*Job item*.
Below are the records; copy exactly the stretch from the line containing "utensil holder: none" through the line containing "wall art: none [90,121,194,202]", both ends included, and nothing else.

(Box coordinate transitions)
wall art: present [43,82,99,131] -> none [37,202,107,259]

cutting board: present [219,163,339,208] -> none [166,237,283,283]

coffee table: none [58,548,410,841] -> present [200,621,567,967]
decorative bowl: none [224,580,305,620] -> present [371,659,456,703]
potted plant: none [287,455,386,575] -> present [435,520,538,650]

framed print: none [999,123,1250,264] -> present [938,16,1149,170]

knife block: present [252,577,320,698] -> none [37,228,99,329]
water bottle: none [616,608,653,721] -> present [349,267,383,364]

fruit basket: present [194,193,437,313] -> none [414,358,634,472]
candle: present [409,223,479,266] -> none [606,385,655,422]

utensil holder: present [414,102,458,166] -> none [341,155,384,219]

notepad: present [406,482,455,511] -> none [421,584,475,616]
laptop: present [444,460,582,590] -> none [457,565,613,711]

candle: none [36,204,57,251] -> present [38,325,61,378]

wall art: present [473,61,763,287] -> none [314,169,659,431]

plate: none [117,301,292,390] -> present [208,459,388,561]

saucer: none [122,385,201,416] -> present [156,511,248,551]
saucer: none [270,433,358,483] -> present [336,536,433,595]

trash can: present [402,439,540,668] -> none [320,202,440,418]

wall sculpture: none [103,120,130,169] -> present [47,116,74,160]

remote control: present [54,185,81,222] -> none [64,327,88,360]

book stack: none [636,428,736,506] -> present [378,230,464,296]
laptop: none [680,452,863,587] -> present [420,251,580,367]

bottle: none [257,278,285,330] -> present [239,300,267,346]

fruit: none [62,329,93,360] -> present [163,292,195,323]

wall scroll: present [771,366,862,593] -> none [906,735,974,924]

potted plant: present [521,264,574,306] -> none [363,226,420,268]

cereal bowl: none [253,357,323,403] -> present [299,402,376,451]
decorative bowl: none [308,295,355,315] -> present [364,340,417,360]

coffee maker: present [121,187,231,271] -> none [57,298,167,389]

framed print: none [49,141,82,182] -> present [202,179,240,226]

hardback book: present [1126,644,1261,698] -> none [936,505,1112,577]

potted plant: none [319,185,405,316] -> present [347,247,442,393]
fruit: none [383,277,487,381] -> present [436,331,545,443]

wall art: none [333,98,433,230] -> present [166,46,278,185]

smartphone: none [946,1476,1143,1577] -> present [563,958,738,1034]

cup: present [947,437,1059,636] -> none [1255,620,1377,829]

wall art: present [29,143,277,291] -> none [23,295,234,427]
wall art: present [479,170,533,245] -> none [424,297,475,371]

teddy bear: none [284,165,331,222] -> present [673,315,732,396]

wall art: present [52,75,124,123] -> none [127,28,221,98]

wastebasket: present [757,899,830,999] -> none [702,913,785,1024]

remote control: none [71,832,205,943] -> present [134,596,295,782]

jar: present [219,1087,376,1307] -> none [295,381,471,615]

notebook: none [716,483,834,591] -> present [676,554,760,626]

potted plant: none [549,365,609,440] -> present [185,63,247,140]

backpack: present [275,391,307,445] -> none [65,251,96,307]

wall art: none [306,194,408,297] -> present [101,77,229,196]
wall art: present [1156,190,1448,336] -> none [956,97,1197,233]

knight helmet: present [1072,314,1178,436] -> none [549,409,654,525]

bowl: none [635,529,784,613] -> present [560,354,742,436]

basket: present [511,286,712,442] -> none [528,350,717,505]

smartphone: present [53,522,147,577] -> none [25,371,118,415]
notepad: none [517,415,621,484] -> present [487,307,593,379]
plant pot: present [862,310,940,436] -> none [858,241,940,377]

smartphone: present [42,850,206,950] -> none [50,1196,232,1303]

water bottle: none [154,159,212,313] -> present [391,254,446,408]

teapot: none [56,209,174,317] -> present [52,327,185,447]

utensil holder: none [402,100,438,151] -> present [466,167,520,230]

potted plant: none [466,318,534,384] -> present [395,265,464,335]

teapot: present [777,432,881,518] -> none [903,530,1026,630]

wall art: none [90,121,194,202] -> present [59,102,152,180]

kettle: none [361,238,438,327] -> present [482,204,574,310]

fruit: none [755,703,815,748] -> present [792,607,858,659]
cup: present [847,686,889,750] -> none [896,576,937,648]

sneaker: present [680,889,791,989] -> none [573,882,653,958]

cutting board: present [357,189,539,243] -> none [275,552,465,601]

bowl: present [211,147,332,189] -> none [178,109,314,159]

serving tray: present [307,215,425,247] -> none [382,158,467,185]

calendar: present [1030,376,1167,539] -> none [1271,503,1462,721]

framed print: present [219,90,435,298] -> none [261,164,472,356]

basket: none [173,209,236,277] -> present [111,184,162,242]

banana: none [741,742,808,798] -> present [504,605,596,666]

*The answer*.
utensil holder: none [402,100,438,151] -> present [466,167,520,230]

potted plant: none [466,318,534,384] -> present [395,265,464,335]

teapot: present [777,432,881,518] -> none [903,530,1026,630]

wall art: none [90,121,194,202] -> present [59,102,152,180]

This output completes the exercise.